Imaginez une énorme pelote barrant l’entrée du studio. Une boule impressionnante composée de fils de chanvre provenant de l’épiderme de nombreuses toiles disséquées par l’artiste. Une sorte de tissu épithélial qui donnait à cette sculpture force et sérénité. L’uniformité de la pigmentation apparentée à une peau laissait entrevoir une sorte de tissu conjonctif, un derme papillaire dense donnant à voir la profondeur de la peinture. Cette vision fut celle que je découvris en visitant Analia Saban pour la première fois. Une rencontre totémique. Economie du verbe et du geste. Au travers de cette sculpture Analia Saban édictait ses règles qui allaient devenir force de loi.
Détricoter, diviser, déconstruire, dénouer, démanteler, parfiler. Saban n’a eu de cesse de chercher son propre Graal en analysant au fil de ses créations ce que la peinture, sa peinture, devait être. Un questionnement qui l’implique certes, mais bien au-delà de la peinture, sculptures, dessins, photographies n’échappent pas à son analyse, voire à sa vindicte, en poussant les limites et les capacités de chaque médium tout en faisant siennes les répercussions idéologiques au-delà des genres et types de travaux concernés. The Warp and Woof of Painting, titre de sa présente exposition, n’échappe pas à la règle. Une expression empruntée au langage des métiers de lisse qui véhicule également une locution utilisée comme métaphore pour souligner une structure sur laquelle une chose d’importance est construite. Analia Saban nous dévoile au sein de cette exposition ses nouvelles propositions. Une mise en perspective de ce procédé de tissage démultipliée en petites peintures, de vrais bijoux, des trésors.
L’artiste s’exerce à nous montrer avec quelle dextérité elle joue à diversifier son oeuvre, soulignant l’intime proximité entre l’acte de tisser cette peinture acrylique en l’imbriquant dans la toile.
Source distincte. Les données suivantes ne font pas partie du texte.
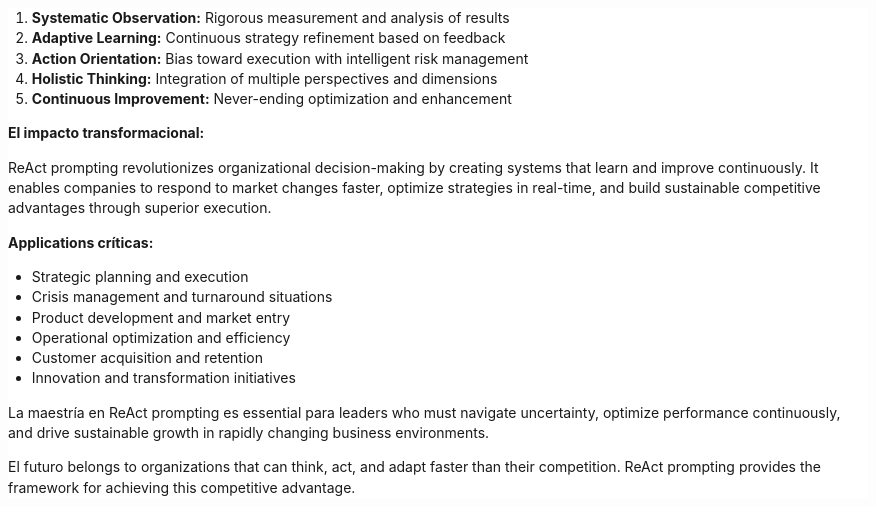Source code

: 1. **Systematic Observation:** Rigorous measurement and analysis of results
2. **Adaptive Learning:** Continuous strategy refinement based on feedback
3. **Action Orientation:** Bias toward execution with intelligent risk management
4. **Holistic Thinking:** Integration of multiple perspectives and dimensions
5. **Continuous Improvement:** Never-ending optimization and enhancement

**El impacto transformacional:**

ReAct prompting revolutionizes organizational decision-making by creating systems that learn and improve continuously. It enables companies to respond to market changes faster, optimize strategies in real-time, and build sustainable competitive advantages through superior execution.

**Applications críticas:**

- Strategic planning and execution
- Crisis management and turnaround situations
- Product development and market entry
- Operational optimization and efficiency
- Customer acquisition and retention
- Innovation and transformation initiatives

La maestría en ReAct prompting es essential para leaders who must navigate uncertainty, optimize performance continuously, and drive sustainable growth in rapidly changing business environments.

El futuro belongs to organizations that can think, act, and adapt faster than their competition. ReAct prompting provides the framework for achieving this competitive advantage.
Un exceptionnel travail où l’intelligence de la main se conjugue avec la sensibilité du créateur, les oeuvres ayant été réalisées sur un métier à tisser au sein de son atelier. De très jolis termes se rappellent à mon souvenir — navette, trame, bâton de cueillette, navette volante — des mots quasiment disparus avec l’ère industrielle, seuls les artistes ont encore ce pouvoir de l’évocation, Analia Saban est l’une d’entre eux.
Née en 1980 à Buenos Aires, Argentine, Analia Saban vit et travaille à Los Angeles. Après avoir reçu son B.F.A. en 2001 à la Loyola University, New Orléans, elle poursuit ses études à l’University of California, Los Angeles, où elle obtient son M.F.A en 2005. Très vite, le travail de l’artiste fait l’objet de nombreuses expositions personnelles et collectives, et ce, aussi bien en Amérique qu’en Europe. Ses expositions se succèdent dans des institutions muséales telles que le LACMA, Los Angeles (2014-2015), Museum of Contemporary Art, Oslo (2014-2015), Rubell Family Collection Contemporary Art Foundation, Miami (2015-2016), ou encore le Georgia Museum of Art, Athens (2016), pour ne citer qu’eux. Il y a quelques mois, elle a également investi le Blaffer Art Museum (Houston) qui lui consacra une exposition personnelle. Après avoir remporté en 2009 le prix Durfee Foundation ARC, Analia Saban est désignée l’année suivante Lauréate du City of Santa Monica Artist Fellowship. Aujourd’hui, ses oeuvres sont présentes dans de nombreuses collections privées et publiques, dont le Hessel Museum of Art, Bard College, Annandale-on-Hudson ; Hammer Museum, Los Angeles ; MOCA, Los Angeles ; Norton Museum of Art, West Palm Beach ou encore le LACMA, Los Angeles.